More Smalltalk took them through Mahi Mahi, boiled potatoes, peas, rolls, and coffee.
They lingered over orange sherbet, then sat back as their places were quickly cleared. The stewards refilled the coffee as Draemel and Rochefort lighted cigars. Nimitz cranked the conversation up a notch, "How many?"
"At least ten thousand. Maybe more," said Gendreau.
The other four looked on as Gendreau explained, "Cerebral malaria killed more Japs than we thought in the Philippines."
Rochefort puffed his cigar, blue smoke curled around the ceiling light fixture. "How can you be so certain. You didn't hear it from me."
English smiled inwardly at Rochefort's peevish tone. In spite of the informal setting, a lieutenant commander simply didn't speak to a full captain like that. He sat back and waited for Nimitz to tear his head off.
"How did you find out, Al?" asked Nimitz.
English turned red.
Gendreau said, "Garrity. Army G-2. They got some reports from Corregidor a few days before it fell. Apparently the Japs bombed warehouses full of quinine before they occupied Manila. Tons of the stuff was there just for the taking. Instead, they blew it up, and a lot of their boys died."

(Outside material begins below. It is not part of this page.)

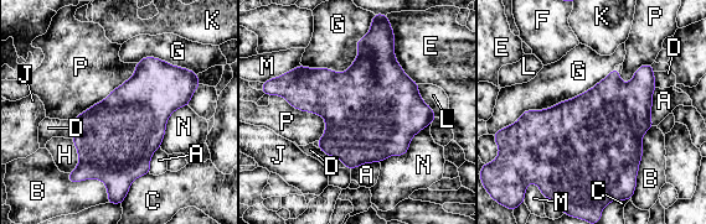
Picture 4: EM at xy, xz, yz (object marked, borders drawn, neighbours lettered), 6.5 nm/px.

English couldn't help it. "So did ours."
It was quiet for a moment then Nimitz said, "I wish I could have seen Homma's face."

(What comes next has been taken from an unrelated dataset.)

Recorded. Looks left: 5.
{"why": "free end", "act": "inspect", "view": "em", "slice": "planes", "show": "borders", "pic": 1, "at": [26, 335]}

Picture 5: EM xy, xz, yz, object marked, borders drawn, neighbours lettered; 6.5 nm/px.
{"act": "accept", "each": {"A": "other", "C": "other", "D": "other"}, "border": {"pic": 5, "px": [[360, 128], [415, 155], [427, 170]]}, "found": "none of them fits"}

Rochefort sat forward, an impish expression on his face. "How about Yamamoto's?"
This is where Rochefort gets it, thought English.
Nimitz narrowed his eyes and swept the table. Finally, he looked at Gendreau.
The fleet surgeon sighed, nodded, and stood. He quietly said, "'scuse me, Admiral. Reports to go over before tomorrow." He walked around and plopped a hand on English's shoulder. "Hope to see you around for horseshoes again, Bob. Good night, gentlemen." With a nod, he walked out.